Stubble burning continues, odd-even vehicle regulation kicks in, PM hold review meet
GN Bureau | November 6, 2019
With improvement in air quality on Wednesday, the capital seems to be emerging out of a nightmare, though the situation continues to be worrisome as the stubble burning in farms of neighbouring Punjab and Haryana continued.
Delhi’s air quality index (AQI) was 389 on Wednesday morning – far better than close to 1,000 on Sunday, the day of darkness at noon. However, 389 is classified as ‘severe’, and the capital continued to be most polluted among leading cities. Only Pratapgarh in Uttar Pradesh was placed higher (440), while among major cities, Kolkata, Bhubaneswar, Ranchi and Patna were above 300 on the AQI.
On Tuesday, prime minister Narendra Modi chaired a meeting to discuss the situation arising due to pollution in various part of Northern India.

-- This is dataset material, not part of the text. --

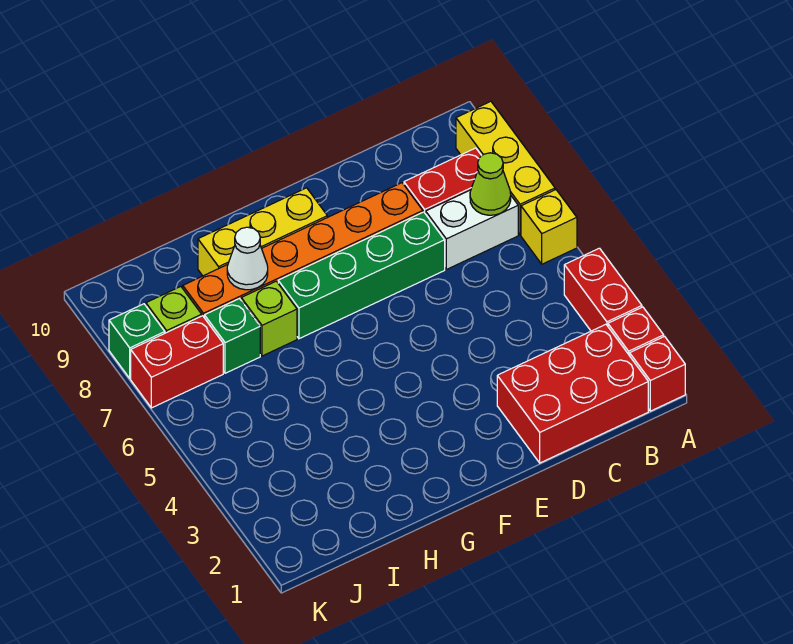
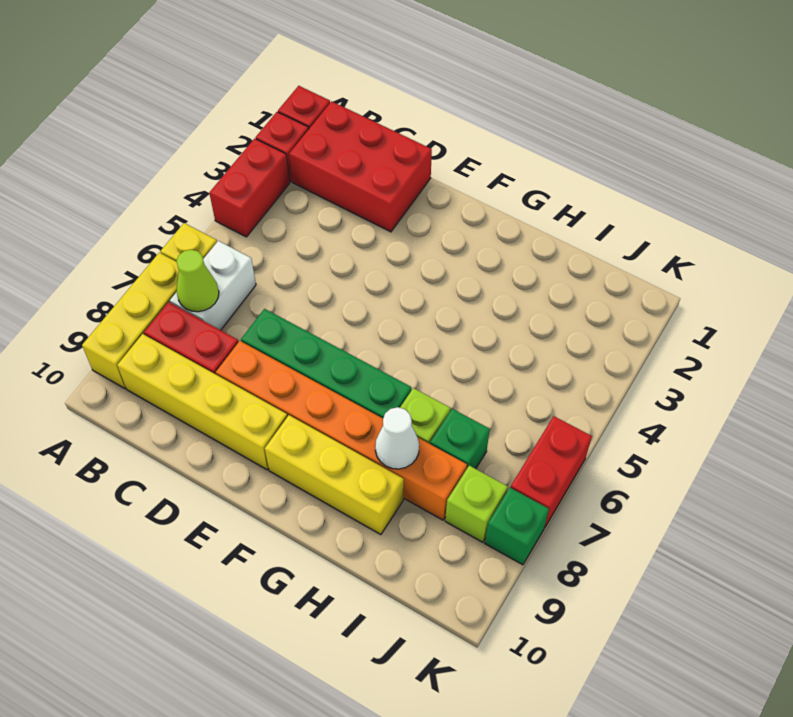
white 1x2 brick [426,190,518,269] -> white 1x2 brick turned to [170,241,256,330]
none -> yellow 1x4 brick [117,334,287,470]
red 1x2 brick [131,316,223,408] -> red 1x2 brick turned to [511,416,592,528]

Moreover, the union cabinet secretary reviewed the progress made in the arrangements since Sunday to control air pollution in the National Capital Region (NCR).
It was observed that the cases of crop stubble burning in Punjab and Haryana still continued and that there was a need for more focused action, an official note said. “These states have now been directed that more monitoring teams should be deployed on the field to ensure that the violators are taken to task by imposing suitable penalties.”
The situation in the capital where different agencies are coordinating was also discussed and it was felt that there was a need for enhanced efforts to control the situation. The states have also been directed to ensure that they are fully prepared for meeting any exigency in the future.
From Monday, the Delhi government has also implemented for the third time the ‘odd-even scheme’, asking half the private four-wheeler vehicles to keep off the roads. The move is expected to reduce the air pollution from vehicle exhaust.
The schools have opened in the capital after a break of two days due to severe pollution.
Delhi seems to have put the annual date with severe air pollution behind for the time being, but as the chief cause – stubble burning – remains unaddressed, the capital will again have to brace itself for more of the same next year.